**What is needed**. Count the lines in the material below that contain the word "treatments" with matching capitalization, and reply with only that number.

** Data for this exercise follows **

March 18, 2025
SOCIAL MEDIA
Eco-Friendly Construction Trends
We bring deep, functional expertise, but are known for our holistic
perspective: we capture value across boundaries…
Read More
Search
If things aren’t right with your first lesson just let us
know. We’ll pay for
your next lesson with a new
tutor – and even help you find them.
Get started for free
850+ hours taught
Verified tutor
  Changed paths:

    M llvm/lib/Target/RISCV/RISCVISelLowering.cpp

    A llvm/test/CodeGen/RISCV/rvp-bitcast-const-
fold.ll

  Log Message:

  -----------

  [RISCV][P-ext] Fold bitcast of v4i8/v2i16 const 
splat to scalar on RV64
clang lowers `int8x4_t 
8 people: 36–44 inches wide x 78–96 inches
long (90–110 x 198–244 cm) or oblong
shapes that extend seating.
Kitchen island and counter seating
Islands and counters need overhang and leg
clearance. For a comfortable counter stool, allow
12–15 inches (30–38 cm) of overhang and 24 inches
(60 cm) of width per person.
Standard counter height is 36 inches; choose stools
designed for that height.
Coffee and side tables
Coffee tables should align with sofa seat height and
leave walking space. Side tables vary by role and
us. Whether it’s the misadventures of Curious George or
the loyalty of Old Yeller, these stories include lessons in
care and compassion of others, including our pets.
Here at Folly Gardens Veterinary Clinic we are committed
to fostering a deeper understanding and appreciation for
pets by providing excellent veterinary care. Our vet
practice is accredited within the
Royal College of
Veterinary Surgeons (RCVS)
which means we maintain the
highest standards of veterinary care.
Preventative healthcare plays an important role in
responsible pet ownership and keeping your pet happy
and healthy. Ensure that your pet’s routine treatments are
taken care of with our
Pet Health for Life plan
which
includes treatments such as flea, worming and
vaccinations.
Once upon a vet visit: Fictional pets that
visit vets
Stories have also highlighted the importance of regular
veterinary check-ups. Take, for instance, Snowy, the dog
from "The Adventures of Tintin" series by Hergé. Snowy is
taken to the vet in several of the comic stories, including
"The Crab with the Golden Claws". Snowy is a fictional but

** End of Data for this exercise **

**Response to the exercise**. 2